In my day job - as an attorney specializing in deceased estates - I've had more than my fair share of strange discoveries when dealing with people's empty houses. I've found a dusty handgun in a kitchen drawer next to the spoons and forks, handfuls of valuable jewelry in old handbags headed for the thrift shop, and I once even found $9,000 under the mattress of someone whose family didn't think they had enough money even for a funeral. These discoveries are relatively rare, though. Usually, I'm just going through paperwork looking for bank account numbers and maybe finding the occasional family photo.

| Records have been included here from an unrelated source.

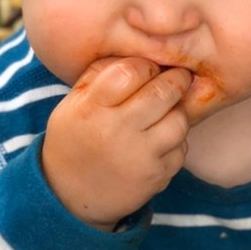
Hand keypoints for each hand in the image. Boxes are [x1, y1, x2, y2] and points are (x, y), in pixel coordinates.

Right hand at [42, 56, 193, 227]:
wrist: (69, 196)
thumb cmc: (75, 139)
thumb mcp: (73, 103)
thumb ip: (100, 74)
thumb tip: (139, 52)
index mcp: (92, 108)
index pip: (130, 71)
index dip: (146, 64)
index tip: (148, 68)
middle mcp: (117, 132)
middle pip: (163, 92)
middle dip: (176, 79)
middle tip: (177, 77)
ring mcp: (139, 157)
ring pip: (179, 121)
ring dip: (178, 111)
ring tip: (166, 111)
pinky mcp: (156, 177)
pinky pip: (181, 149)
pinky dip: (176, 141)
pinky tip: (160, 140)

Keith Wille, though, is a "treasure hunter" metal detectorist from Connecticut and he makes exciting discoveries all the time. Recently, he was hired by a Massachusetts family to help them finally solve the mystery of whether the rumors were true - whether, in fact, a long-ago grandfather had hidden a cash box in the house's innards. They were ready to sell the house and didn't want to do so without putting their own minds at rest about the potential for hidden cash.
They'd intermittently searched for the money over the years themselves, even hiring construction workers to help lift floorboards in various spots they thought it might be, but had drawn a blank at every turn. They believed it was hidden in insulation now, and Wille's treasure hunting skills were needed badly.
Wille is methodical and thorough, and in his YouTube video he can be seen re-opening locations where the cash had been searched for previously, before beginning his metal detecting in the house's attic, at the intersection of where two windows' light sources meet on the floorboards. There'd been previous talk of light glinting between boards at this intersection, and this made him think there might be metal hidden underneath.
When I dropped it into probably the second or third hole, I saw something weird. It had letters and numbers on it. I realized after I focused on it, 'oh man this is a keyhole.' So I zoomed out a little bit and realized oh this is a box, this is a lock box. - Keith Wille
Using his metal detector and an endoscopic camera, it took him about an hour to complete his hunt, and to locate what was indeed a cash box - stuffed with bank notes, still in the original 1950s bank bands and neatly stacked within the box. The total haul was $46,000 and Will describes it as his most exciting hunt to date. And best of all, it was easy to tell when the money was hidden.
All denominations were in the bundles, and individual bills were dated 1934, 1935, and 1950. The date 'December 19, 1958,' along with the teller number, was stamped on each currency strap - Keith Wille
There is no clue in the video as to why the money might have been hidden, and it seems the family doesn't know either - they're just pleased to have the treasure found. What is certain is that in 1958, when the cash box was stashed under the floorboards, it would have been worth the equivalent of more than $421,000 in today's money.
So, although they're delighted with their haul, the homeowning family whose grandfather stashed the cash in the first place have got to be asking: couldn't he have put it in a savings account instead?!